Os seis meses de revolta do Magreb ao Machrek despertaram os apóstolos da resignação – façanha que os movimentos da América Latina dos anos 2000 não tinham conseguido. As derrotas norte-americanas no Afeganistão e no Iraque, contudo, alertaram os mais lúcidos. Pareceu-lhes ainda mais inquietante o desafio lançado à hegemonia ocidental: no interior do Ocidente, os terremotos, de início, financeiros, depois econômicos e sociais do capitalismo mundializado; no exterior, o crescimento vertiginoso de China, Índia, Brasil, África do Sul, Turquia, sem mencionar o retorno da Rússia.

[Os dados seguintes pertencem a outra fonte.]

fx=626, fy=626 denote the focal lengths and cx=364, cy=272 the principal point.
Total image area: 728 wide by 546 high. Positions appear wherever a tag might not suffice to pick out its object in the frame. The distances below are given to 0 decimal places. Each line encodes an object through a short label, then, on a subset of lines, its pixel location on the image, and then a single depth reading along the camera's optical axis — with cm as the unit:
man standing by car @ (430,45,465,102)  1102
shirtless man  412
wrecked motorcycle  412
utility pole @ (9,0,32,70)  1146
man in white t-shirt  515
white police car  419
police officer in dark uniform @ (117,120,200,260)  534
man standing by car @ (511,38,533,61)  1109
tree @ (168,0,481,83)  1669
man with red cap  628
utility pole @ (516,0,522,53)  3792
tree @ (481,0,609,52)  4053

E a eclosão da revolução árabe trouxe outra dimensão ao desafio: não se trata de dirigentes (do Sul) em oposição a outros dirigentes (do Norte) para defender seus interesses na divisão do bolo mundial, e sim de povos que estão se libertando de seus dirigentes – e, quem sabe, ao menos parcialmente, da antiga ordem. Os manuais estudados pelas gerações futuras não serão escritos no calor da hora, e a repressão sangrenta levada adiante pelos ditadores líbio, sírio e do Bahrein incitam ao não pronunciamento da palavra “fim” antes de o filme terminar. Uma certeza: a onda de levantes não vai esmorecer.
Trata-se, simplesmente, da história retomando seus direitos. Há milênios, a humanidade progrediu de revolução em revolução: econômicas, sociais, culturais, científicas. A sequência de pequenas rupturas preparou o terreno para grandes rupturas qualitativas para que o homem e a mulher dominassem cada vez mais a natureza… e o próprio destino.

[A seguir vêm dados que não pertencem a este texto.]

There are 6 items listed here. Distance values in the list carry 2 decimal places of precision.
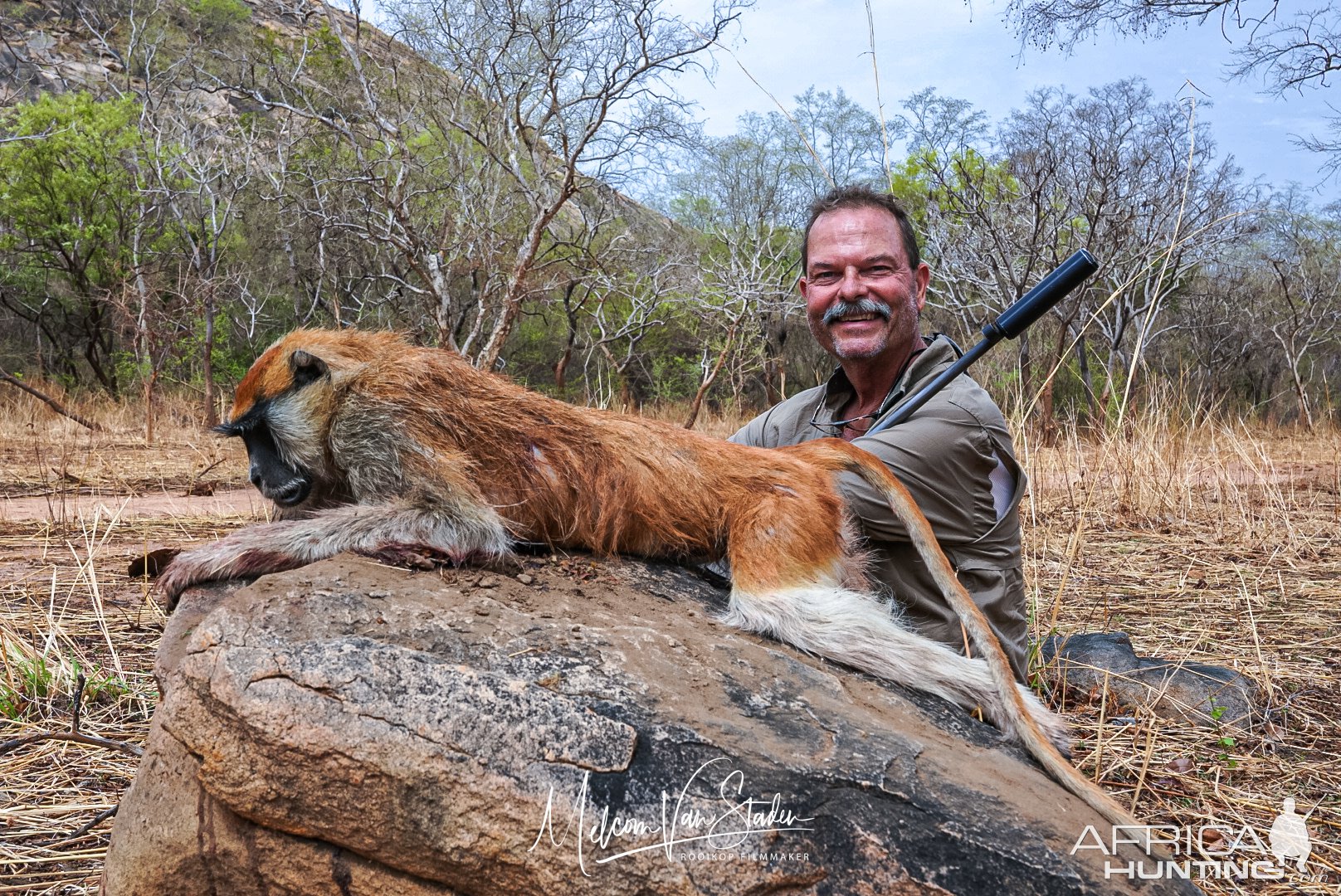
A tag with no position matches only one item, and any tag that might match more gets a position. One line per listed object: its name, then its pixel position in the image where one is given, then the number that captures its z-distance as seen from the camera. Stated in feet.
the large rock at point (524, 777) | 5.48
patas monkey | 8.12
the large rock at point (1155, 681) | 11.40
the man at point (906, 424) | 9.91
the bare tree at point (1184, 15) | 25.16
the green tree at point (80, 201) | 60.90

Ao longo dos séculos, esse caminho foi mais tortuoso que retilíneo. Recuos (temporários ou duráveis) foram seguidos de avanços, e vice-versa. Algumas experiências foram bem-sucedidas, outras fracassaram. As revoluções, às vezes, devoram seus filhos, enquanto os erros e os crimes cometidos determinam o percurso do desfecho. É desse processo que o homem tira a lição – não sem mal – de que os fins não justificam os meios e de que, se omelete se cozinha quebrando os ovos, o gosto de sangue não o torna mais saboroso.
No poema “Epílogo”,3Louis Aragon reflete sobre essa longa marcha repleta de luzes e sombras: “A luta nunca terminará, e vencer três vezes não é nada/ Tudo é colocado em questão a partir do momento em que o homem do homem é contabilizado/ Assistimos a grandes feitos, mas também a episódios lamentáveis/ Pois nem sempre é fácil saber onde está o mal e onde está o bem”, escreve. E continua: “Não somos os únicos no mundo a cantar, o desafio é o conjunto de cantos/ É preciso saber desempenhar seu papel nesse conjunto, mesmo quando uma voz se cala/ Saibamos sempre, o coro profundo sempre retoma a frase interrompida”.

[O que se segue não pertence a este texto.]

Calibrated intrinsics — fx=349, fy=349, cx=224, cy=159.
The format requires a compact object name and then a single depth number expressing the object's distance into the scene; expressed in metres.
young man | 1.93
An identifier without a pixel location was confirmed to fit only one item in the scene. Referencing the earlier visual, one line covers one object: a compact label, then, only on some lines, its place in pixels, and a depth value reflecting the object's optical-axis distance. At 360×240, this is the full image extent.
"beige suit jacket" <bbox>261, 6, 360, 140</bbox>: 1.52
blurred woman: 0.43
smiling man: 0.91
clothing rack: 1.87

Esse canto, em sua plena radicalidade, foi entoado pela primeira vez pelos comunas em 1871. Quinze anos depois de esses revolucionários terem se lançado ao “assalto do céu”, Eugène Pottier dedicou à revolução amordaçada por Versalhes este hino de luto e esperança: “Matou-se à carabina,/ A golpes de metralhadora/ E envolveu com sua bandeira/ A terra argilosa./ E a multidão de algozes/ Acreditava-se mais forte./ Nada disso impede, Nicolas/ Pois a comuna não está morta”.